Police chief Jody Weis told aldermen Tuesday that he’s looking into reorganizing and re-energizing police coverage across the city, possibly with strategies ranging from drawing up new police beats to reminding officers to be aggressive to creating new squads that could be mobilized in gang-infested and crime-plagued neighborhoods. But that all sounds a bit too familiar to John Hagedorn, a criminal justice professor at UIC whose extensive writings on gangs and crime include the new A World of Gangs: Armed Young Men and Gangsta Culture (University of Minnesota Press). The rookie police chief, Hagedorn says, is essentially continuing an anti-gang policy that’s been ineffective since the first Mayor Daley introduced it in 1969.
MD: The Chicago police superintendent has just told aldermen that a poor economy and gang culture are provoking the city’s problems with violence. In your newest book, though, you downplay joblessness as a cause of gangs and gang violence. Instead, you say gangs are a response to racism and “social exclusion.”
JH: I’m from Milwaukee, and one of the differences between Milwaukee and Chicago was that up there we watched the gangs form along with deindustrialization. But here the gangs preceded deindustrialization–they’ve been around for decades! Something else is at work.
Since the beginning of globalization you see a reaction of all sorts of armed groups around the world saying, “We’ve got to get our own.” And in this country it’s very deeply tied to race–in other places to ethnicity, religion, or tribe. As the state withdraws a lot of social services, the gangs work to fill in the vacuum.
You argue that the best approach to gangs is to try to reach out to them and change them into community assets. Is that practical? The superintendent’s not going to pitch that to the City Council.
It’s not what people want to hear. It may be that in this climate it isn’t possible to say, “We want to work with the gang structure.” But if you don’t work with these guys, who’s going to stop the violence?
And do you think the gangs aren’t already involved with politics in Chicago? Lots have ties to local aldermen. They’re very aware of the gangs. There’s been an official policy here for 40 years of not including anybody in a community project who’s involved with gangs, but that’s not really the way it works.
So you don’t think that any new, aggressive police tactics will end gang violence.
There’s been a 40 years’ war on gangs that we’ve had in Chicago. Instead of the police getting assault weapons, maybe we should reevaluate that war. The police are at war with the gangs, and the gangs are institutions with deep roots in their community. [The police] don’t seek to convert them and it’s one side against another. That war mentality is what needs to change here, but the new police chief has bought into it. War is a funny way to confront violence.

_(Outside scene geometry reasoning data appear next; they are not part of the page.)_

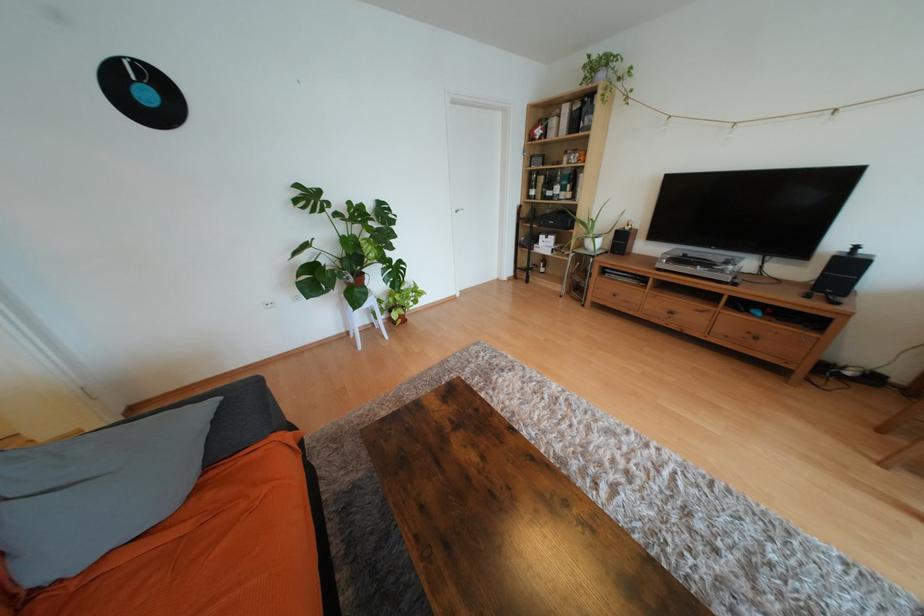
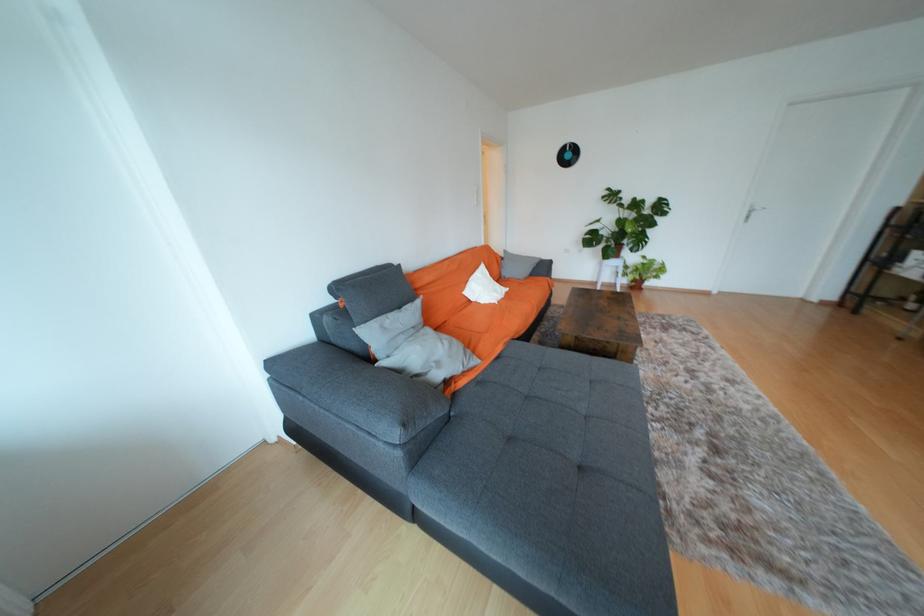
In the second image, find the point that corresponds to pixel 152 97 in the first image.

(574, 156)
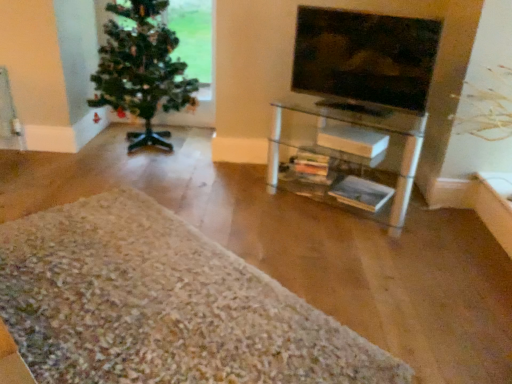
What do you see at coordinates (141, 70) in the screenshot? This screenshot has width=512, height=384. I see `green matte christmas tree at left` at bounding box center [141, 70].

I want to click on matte glass tv at upper right, so click(365, 57).

From the image's perspective, is clear glass shelf at center under green matte christmas tree at left?

Correct, clear glass shelf at center appears lower than green matte christmas tree at left in the image.

Is point (272, 119) more distant than point (147, 93)?

No, (272, 119) is closer to viewer.

Locate an element on the screen. Image resolution: width=512 pixels, height=384 pixels. houseplant that is behind the clear glass shelf at center is located at coordinates (141, 70).

Is clear glass shelf at center touching green matte christmas tree at left?

clear glass shelf at center and green matte christmas tree at left are not in contact.

From the image's perspective, which one is positioned higher, matte glass tv at upper right or white shaggy rug at lower left?

matte glass tv at upper right.

Is point (410, 89) positioned before point (166, 367)?

No, it is not.

Considering the relative sizes of matte glass tv at upper right and white shaggy rug at lower left in the image provided, is matte glass tv at upper right smaller than white shaggy rug at lower left?

Yes.

Identify the location of houseplant that appears below the matte glass tv at upper right (from a real-world perspective). (141, 70).

Looking at the image, does matte glass tv at upper right seem bigger or smaller compared to green matte christmas tree at left?

matte glass tv at upper right is smaller than green matte christmas tree at left.

Is matte glass tv at upper right shorter than green matte christmas tree at left?

Correct, matte glass tv at upper right is not as tall as green matte christmas tree at left.

From the image's perspective, which one is positioned higher, green matte christmas tree at left or matte glass tv at upper right?

green matte christmas tree at left is shown above in the image.

Is green matte christmas tree at left far from matte glass tv at upper right?

That's right, there is a large distance between green matte christmas tree at left and matte glass tv at upper right.

This screenshot has width=512, height=384. I want to click on television on the right of green matte christmas tree at left, so click(365, 57).

Does green matte christmas tree at left touch clear glass shelf at center?

No, green matte christmas tree at left is not with clear glass shelf at center.

Which is behind, green matte christmas tree at left or clear glass shelf at center?

green matte christmas tree at left is further away from the camera.

Considering the positions of points (163, 2) and (407, 203), is point (163, 2) farther from camera compared to point (407, 203)?

Yes.

Considering the sizes of objects green matte christmas tree at left and clear glass shelf at center in the image provided, who is taller, green matte christmas tree at left or clear glass shelf at center?

green matte christmas tree at left is taller.

Considering the relative positions of white shaggy rug at lower left and green matte christmas tree at left in the image provided, is white shaggy rug at lower left to the left of green matte christmas tree at left from the viewer's perspective?

Incorrect, white shaggy rug at lower left is not on the left side of green matte christmas tree at left.

How many degrees apart are the facing directions of white shaggy rug at lower left and green matte christmas tree at left?

46.6 degrees separate the facing orientations of white shaggy rug at lower left and green matte christmas tree at left.

Could you tell me if white shaggy rug at lower left is turned towards green matte christmas tree at left?

No, white shaggy rug at lower left is not turned towards green matte christmas tree at left.

Considering the positions of objects green matte christmas tree at left and white shaggy rug at lower left in the image provided, who is more to the right, green matte christmas tree at left or white shaggy rug at lower left?

From the viewer's perspective, white shaggy rug at lower left appears more on the right side.

Is white shaggy rug at lower left at the back of green matte christmas tree at left?

No, green matte christmas tree at left is not facing the opposite direction of white shaggy rug at lower left.

Considering the relative sizes of green matte christmas tree at left and white shaggy rug at lower left in the image provided, is green matte christmas tree at left wider than white shaggy rug at lower left?

Incorrect, the width of green matte christmas tree at left does not surpass that of white shaggy rug at lower left.

There is a clear glass shelf at center. Where is `houseplant above it (from a real-world perspective)`? houseplant above it (from a real-world perspective) is located at coordinates (141, 70).

Locate an element on the screen. The height and width of the screenshot is (384, 512). television that is behind the white shaggy rug at lower left is located at coordinates (365, 57).

Which object lies nearer to the anchor point clear glass shelf at center, matte glass tv at upper right or green matte christmas tree at left?

matte glass tv at upper right.

When comparing their distances from green matte christmas tree at left, does clear glass shelf at center or matte glass tv at upper right seem closer?

clear glass shelf at center lies closer to green matte christmas tree at left than the other object.

From the image, which object appears to be nearer to green matte christmas tree at left, matte glass tv at upper right or clear glass shelf at center?

clear glass shelf at center lies closer to green matte christmas tree at left than the other object.

Based on their spatial positions, is clear glass shelf at center or white shaggy rug at lower left closer to green matte christmas tree at left?

Based on the image, clear glass shelf at center appears to be nearer to green matte christmas tree at left.

Considering their positions, is green matte christmas tree at left positioned closer to matte glass tv at upper right than white shaggy rug at lower left?

green matte christmas tree at left is positioned closer to the anchor matte glass tv at upper right.

Based on their spatial positions, is clear glass shelf at center or matte glass tv at upper right further from white shaggy rug at lower left?

Based on the image, matte glass tv at upper right appears to be further to white shaggy rug at lower left.

Considering their positions, is white shaggy rug at lower left positioned further to matte glass tv at upper right than clear glass shelf at center?

white shaggy rug at lower left.

Based on their spatial positions, is matte glass tv at upper right or white shaggy rug at lower left further from green matte christmas tree at left?

white shaggy rug at lower left is further to green matte christmas tree at left.

This screenshot has height=384, width=512. What are the coordinates of `shelf between white shaggy rug at lower left and green matte christmas tree at left in the front-back direction` in the screenshot? It's located at (358, 125).

In order to click on television between green matte christmas tree at left and clear glass shelf at center in the horizontal direction in this screenshot , I will do `click(365, 57)`.

At what (x,y) coordinates should I click in order to perform the action: click on television between white shaggy rug at lower left and clear glass shelf at center along the z-axis. Please return your answer as a coordinate pair (x, y). Looking at the image, I should click on [365, 57].

The height and width of the screenshot is (384, 512). I want to click on television between white shaggy rug at lower left and green matte christmas tree at left along the z-axis, so click(365, 57).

When I came here 12 years ago I was invited to a meeting with people doing community policing and all the evaluations of it, and they asked me what I thought. I suggested they invite young people and gang members and ask them what’s going on. That was the last meeting I was invited to.

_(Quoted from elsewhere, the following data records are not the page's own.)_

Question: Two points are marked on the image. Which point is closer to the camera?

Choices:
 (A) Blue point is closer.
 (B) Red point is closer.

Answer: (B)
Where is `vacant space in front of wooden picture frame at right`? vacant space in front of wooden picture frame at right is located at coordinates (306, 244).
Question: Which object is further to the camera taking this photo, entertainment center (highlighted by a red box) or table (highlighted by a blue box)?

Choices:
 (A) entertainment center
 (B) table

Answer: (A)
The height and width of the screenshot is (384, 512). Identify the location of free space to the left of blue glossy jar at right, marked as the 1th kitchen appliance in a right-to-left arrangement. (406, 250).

You argue that the Vice Lords tried to become a community organization in the 1960s but were targeted by the police and eventually turned to the drug trade. What are you seeing on the west side now?
Because I’ve developed relationships with the Vice Lords guys from the 1960s I’ve been trying to bring them together with some of the younger people out there. We’ve had like four generations of the Vice Lords sitting down and talking. A lot of these guys have never heard those stories of the 60s. Young people today can be influenced by the past. It’s important for young people to see that the gang has been different things through the years, and the only route isn’t the drug deal.
Have you seen progress?
Hopefully some things are coming together. A lot of people are involved with their little hustles or whatever, but that doesn’t mean they’re stuck there. There’s a reason why the drug trade is so big–there aren’t any jobs. The issue is how you see it and treat it–do you see everyone in it as evil? Well, then, you can just fill the prisons.
You try to keep organizing. I think giving up and waging war are two sides of the same coin. What’s needed is some quiet diplomacy—sitting down with these young people and saying, “What do you need?” And then acting on it.
But I think Chicago’s going to continue to get hot. The city wants the Olympic bid and they don’t want to be seen having a problem with gang violence. They’re going to try to crack down, but that’s just going to end up hurting their bid.